- _TEXT BLOCK_:
┄┄┄┄┄┄┄┄┄┄

S4615-119

Reported

Intelligence Authorization Act for Fiscal Year 2027

119th Congress Introduced May 20, 2026

Summary

What This Bill Does

The Intelligence Authorization Act for Fiscal Year 2027 is both an authorization bill and a policy bill for the intelligence community. It authorizes FY2027 appropriations for intelligence and intelligence-related activities, a classified schedule of authorizations, $568 million for the Intelligence Community Management Account, employee compensation adjustments, and $514 million for the CIA Retirement and Disability Fund. It reorganizes ODNI leadership and repeals or winds down several offices and programs, limits domestic activity at the National Counterterrorism Center, improves security-direction timing for intelligence-community whistleblowers, requires notification of certain declassifications, changes higher-education foreign gift rules, and gives agencies such as NSA, NRO, DHS Office of Intelligence and Analysis, Treasury, FBI, and Commerce more specific intelligence authorities or reporting duties. It also restricts use of adversary unmanned ground vehicles and Chinese products, creates a China-Taiwan strategic warning task force, limits intelligence support for certain offensive cyber operations, regulates IC prediction-market participation, expands Indo-Pacific and Israel intelligence cooperation, adds extensive AI exploitation, targeting, labeling, vulnerability, proliferation, and model-use controls, protects classified budget information, adds CFIUS real-estate review near intelligence facilities, requires intelligence support for the U.S. International Development Finance Corporation, protects Federal Reserve information, and tightens economic-espionage and trade-secret protections.

┄┄┄┄┄┄┄┄┄┄

- _PROVIDED MATERIAL_:
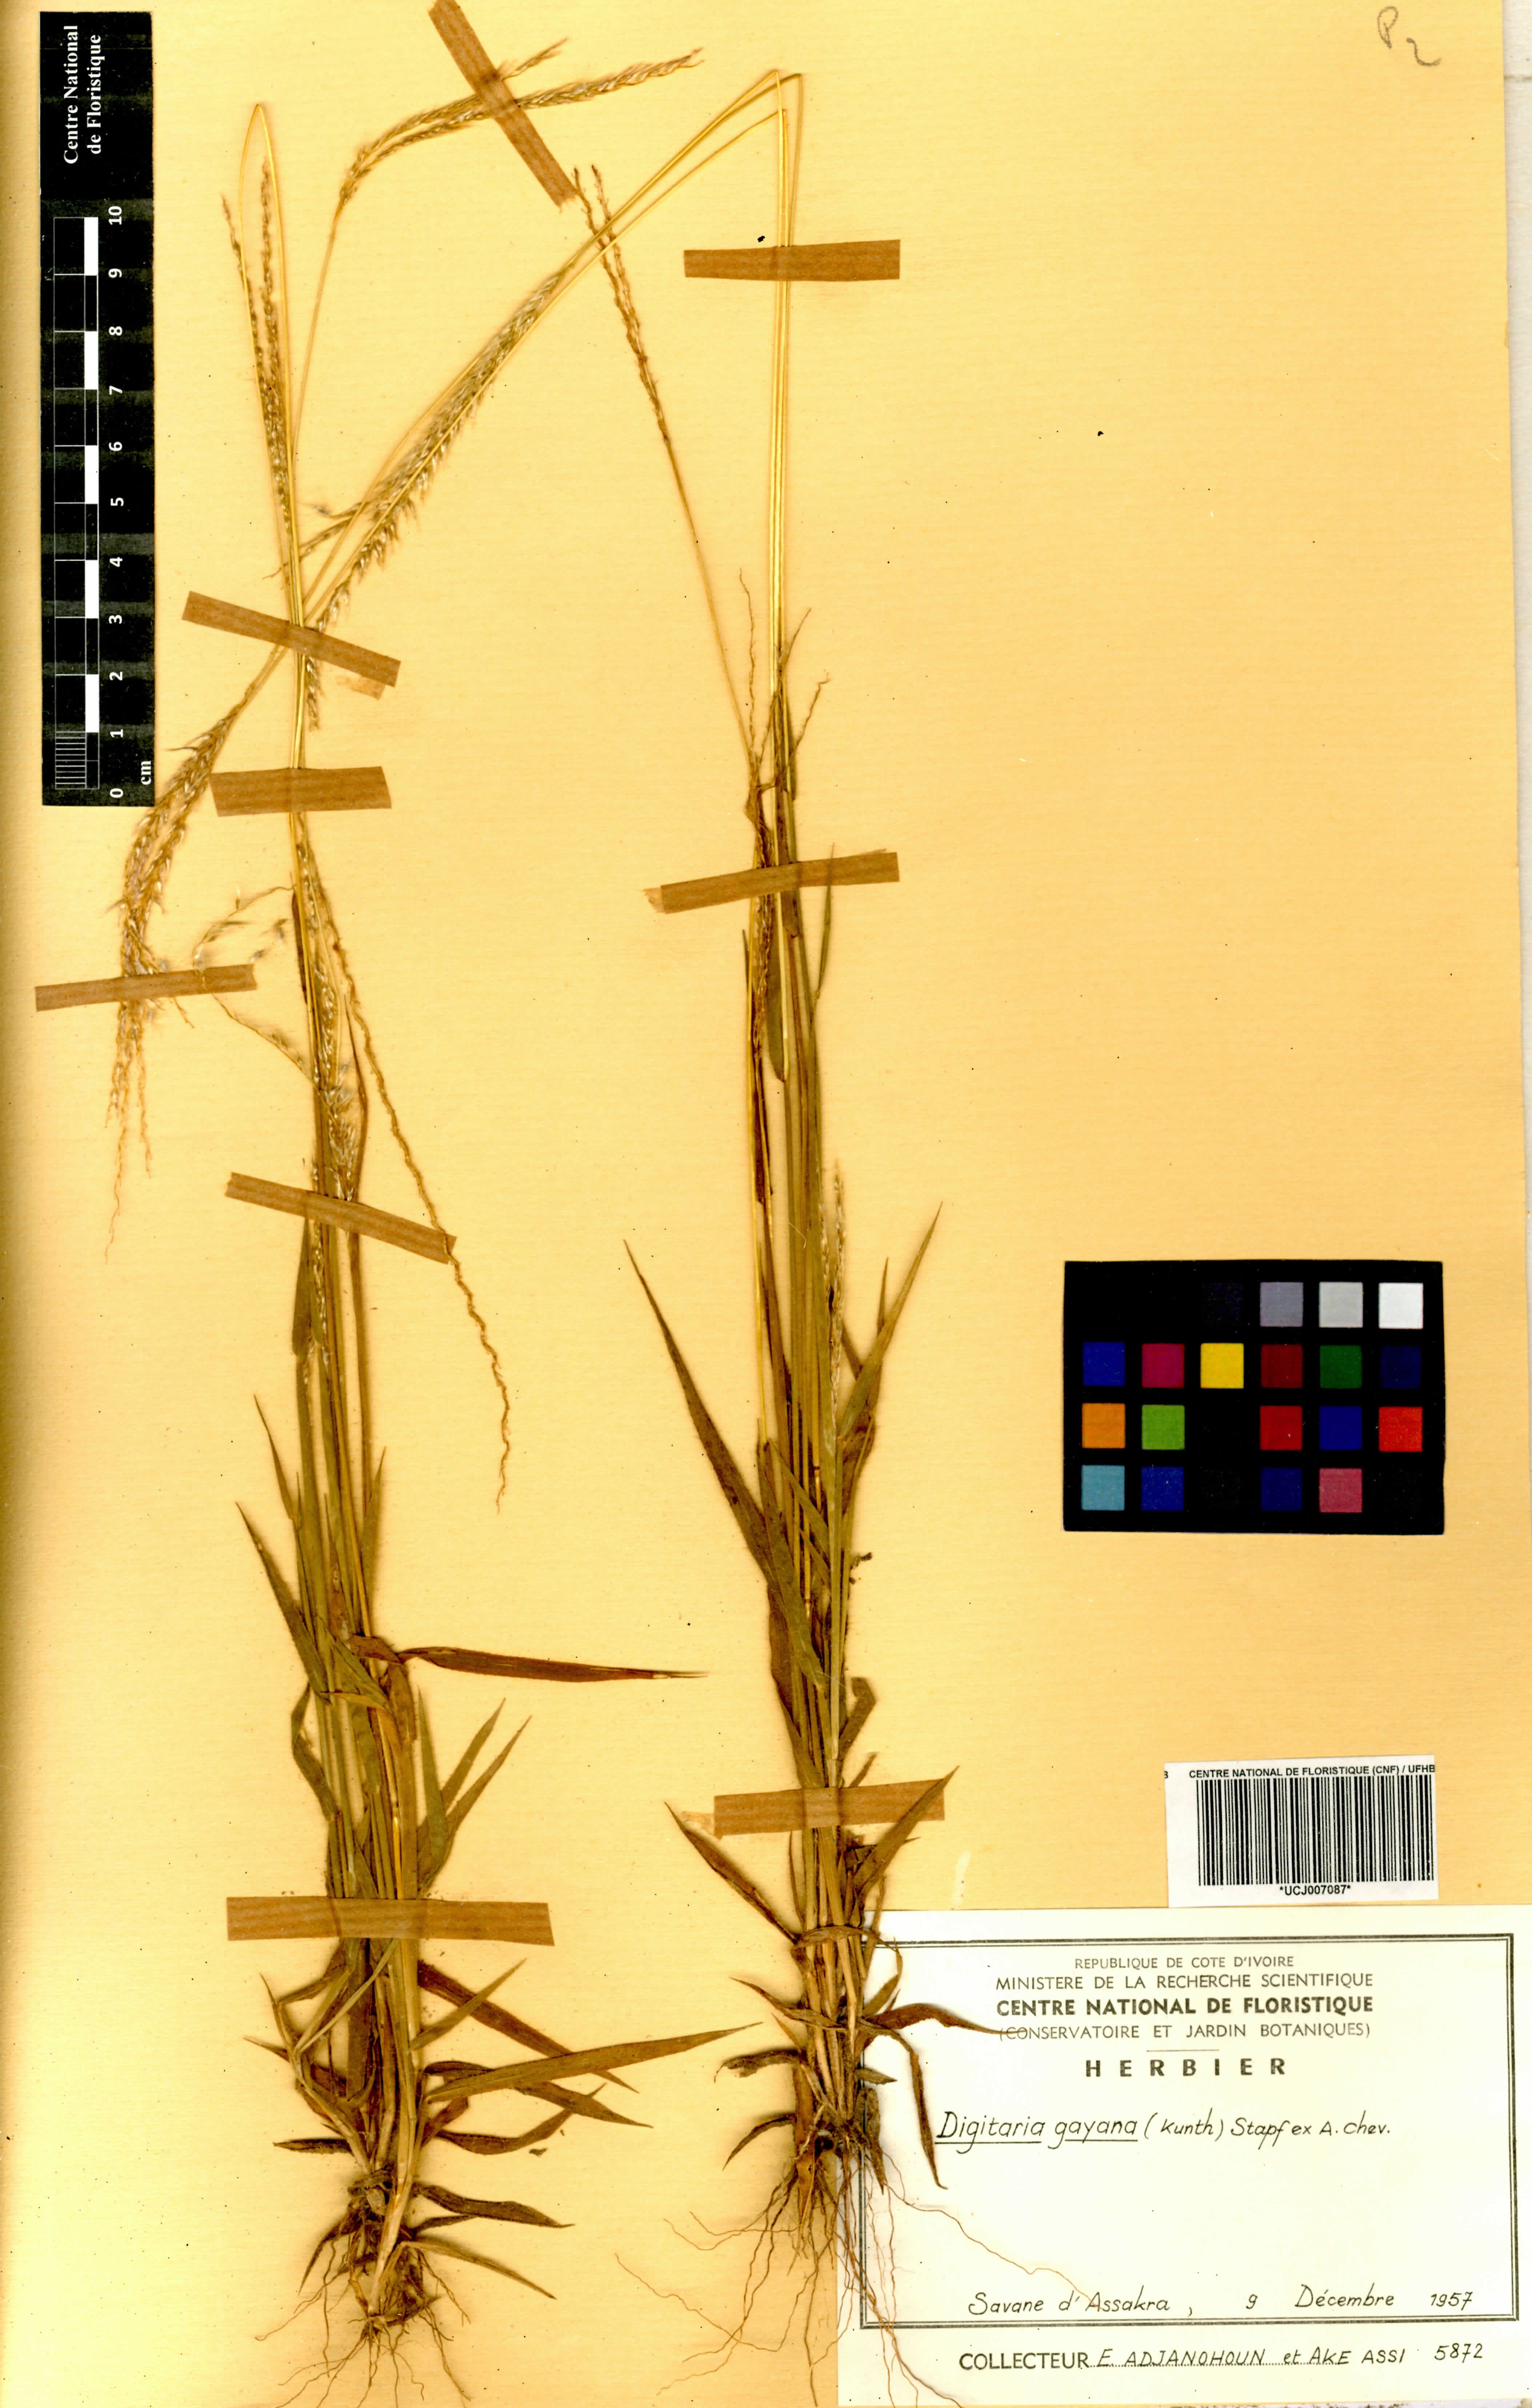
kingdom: Plantae
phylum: Tracheophyta
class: Liliopsida
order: Poales
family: Poaceae
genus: Digitaria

┄┄┄┄┄┄┄┄┄┄

- _ACTIVITY LIST_:
1) According to the bill summary, how much does the act authorize for the Intelligence Community Management Account?
2) Extend the bill summary from its last sentence.

- _OUTPUTS IN ORDER_:
1) $568 million

2)
Who Benefits and How

Intelligence community mission agencies benefit from FY2027 funding authority, classified schedule allocations, compensation flexibility, and targeted authorities for signals intelligence, reconnaissance, counterintelligence, AI security, and foreign intelligence support. The Office of the Director of National Intelligence benefits from a clearer leadership structure, management-account authorization, China-Taiwan warning task force duties, AI policy oversight, and classified-budget protection rules. The National Security Agency benefits from explicit authority to correlate, evaluate, and disseminate certain intelligence and to direct and coordinate signals intelligence collection and analysis. The National Reconnaissance Office benefits from authority to use appropriated funds for foreign intelligence activities conducted with and by the NRO. Congressional intelligence and appropriations committees benefit from declassification notifications, FBI case-data reporting changes, ICMA limits, classified briefings, AI reports, CFIUS and Federal Reserve security processes, and other oversight hooks. Intelligence community whistleblowers benefit from deadlines that prevent security-direction delays from stalling protected disclosures. The Federal Reserve and U.S. International Development Finance Corporation benefit from required intelligence support and information-protection processes. U.S. allies such as Taiwan, Ukraine, Israel, and Indo-Pacific partners benefit from intelligence-sharing, strategic warning, and cooperation provisions.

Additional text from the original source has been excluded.